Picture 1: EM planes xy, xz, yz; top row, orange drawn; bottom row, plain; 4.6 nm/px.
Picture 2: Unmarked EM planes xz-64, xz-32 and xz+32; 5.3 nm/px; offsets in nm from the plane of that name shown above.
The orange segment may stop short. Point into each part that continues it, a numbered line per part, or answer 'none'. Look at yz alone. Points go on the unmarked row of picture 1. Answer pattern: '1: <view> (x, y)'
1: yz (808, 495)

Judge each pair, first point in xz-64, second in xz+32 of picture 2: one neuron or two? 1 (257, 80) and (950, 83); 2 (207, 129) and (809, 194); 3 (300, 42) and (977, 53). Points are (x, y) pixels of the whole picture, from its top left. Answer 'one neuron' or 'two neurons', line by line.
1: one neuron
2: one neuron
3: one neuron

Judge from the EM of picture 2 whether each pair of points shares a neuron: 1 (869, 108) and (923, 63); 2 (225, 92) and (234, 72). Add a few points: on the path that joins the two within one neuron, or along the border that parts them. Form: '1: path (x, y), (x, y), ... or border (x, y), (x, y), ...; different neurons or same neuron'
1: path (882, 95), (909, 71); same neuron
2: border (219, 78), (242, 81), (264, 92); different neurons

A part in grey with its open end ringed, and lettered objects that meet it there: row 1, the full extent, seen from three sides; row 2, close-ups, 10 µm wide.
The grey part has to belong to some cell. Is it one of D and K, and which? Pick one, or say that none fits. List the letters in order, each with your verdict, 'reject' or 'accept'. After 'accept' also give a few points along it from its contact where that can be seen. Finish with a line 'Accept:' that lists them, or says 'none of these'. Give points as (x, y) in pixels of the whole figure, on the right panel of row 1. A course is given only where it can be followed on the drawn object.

==========

[Work instruction] Whenever the word "planes" shows up in a line of the entries above, copy that line.

[Solution to this task]
Picture 1: EM planes xy, xz, yz; top row, orange drawn; bottom row, plain; 4.6 nm/px.
Picture 2: Unmarked EM planes xz-64, xz-32 and xz+32; 5.3 nm/px; offsets in nm from the plane of that name shown above.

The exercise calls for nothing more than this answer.